BABFEMI FALAYI – RANDOM NOTES
Since I was born and now I am old, I have never seen an albino with tribal mark, I mean tribal marks that look like algebra – or have you seen one?
This privilege of not having their cheeks turned into mathematics notebooks and the consolatory remark of calling them ‘Europeans’ are part of the few benefit of being an albino in Nigeria.
However, albinos carry a far greater weight of discrimination, people don’t wish to be their best friends and they don’t want them to be friends with themselves, which is why you hardly see two albinos move together as friends, they are wary of being teased.
People are extra careful with them, they don’t want to shake their hands, hug them or sit on their seats, they are afraid there might be transfiguration or ‘transcoloration’. The albino girl-child is not loved; she plays alone at school just because she looks different.
Of course, albinos can vote but can they be voted for? Who wants an albino governor or president?
Truly, apartheid exists in Nigeria, just that our brand of apartheid is not racial, ours is genetic. That is why the famous Dr. King’s speech, I HAVE A DREAM – will forever be timeless – “when men shall be judged not by the colour of their skin but by the content of their character.” That dream is still an aspiration.

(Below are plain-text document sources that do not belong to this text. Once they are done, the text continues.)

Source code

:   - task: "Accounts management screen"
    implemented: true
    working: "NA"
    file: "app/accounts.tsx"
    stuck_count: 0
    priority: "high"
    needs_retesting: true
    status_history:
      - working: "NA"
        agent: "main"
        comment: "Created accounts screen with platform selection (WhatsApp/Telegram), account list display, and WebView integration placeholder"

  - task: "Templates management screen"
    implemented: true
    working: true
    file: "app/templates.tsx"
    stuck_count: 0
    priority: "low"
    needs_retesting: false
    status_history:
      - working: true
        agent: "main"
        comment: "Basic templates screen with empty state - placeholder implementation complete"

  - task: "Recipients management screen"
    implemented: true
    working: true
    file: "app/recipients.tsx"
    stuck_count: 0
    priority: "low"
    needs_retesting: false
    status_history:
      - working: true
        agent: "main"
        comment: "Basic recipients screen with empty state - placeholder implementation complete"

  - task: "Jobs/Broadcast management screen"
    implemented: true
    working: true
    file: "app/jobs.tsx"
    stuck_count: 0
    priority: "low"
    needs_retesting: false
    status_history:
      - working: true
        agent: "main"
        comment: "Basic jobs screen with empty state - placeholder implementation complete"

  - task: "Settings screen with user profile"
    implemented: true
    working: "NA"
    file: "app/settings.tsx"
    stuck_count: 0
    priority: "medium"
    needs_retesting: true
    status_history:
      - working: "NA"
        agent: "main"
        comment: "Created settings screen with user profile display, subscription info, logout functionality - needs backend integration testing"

Albinos are victims of genetic terrorism; they are the most sought after by ritualists, their fate is worse in some parts of Eastern Africa where they suffer infant annihilation.
But have you wondered how some people are as black as charcoal that you think they probably apply shoe polish on their skin, it is an irony that makes you wonder how God distributed the melanin resources that makes somebody have more than enough and an albino, none.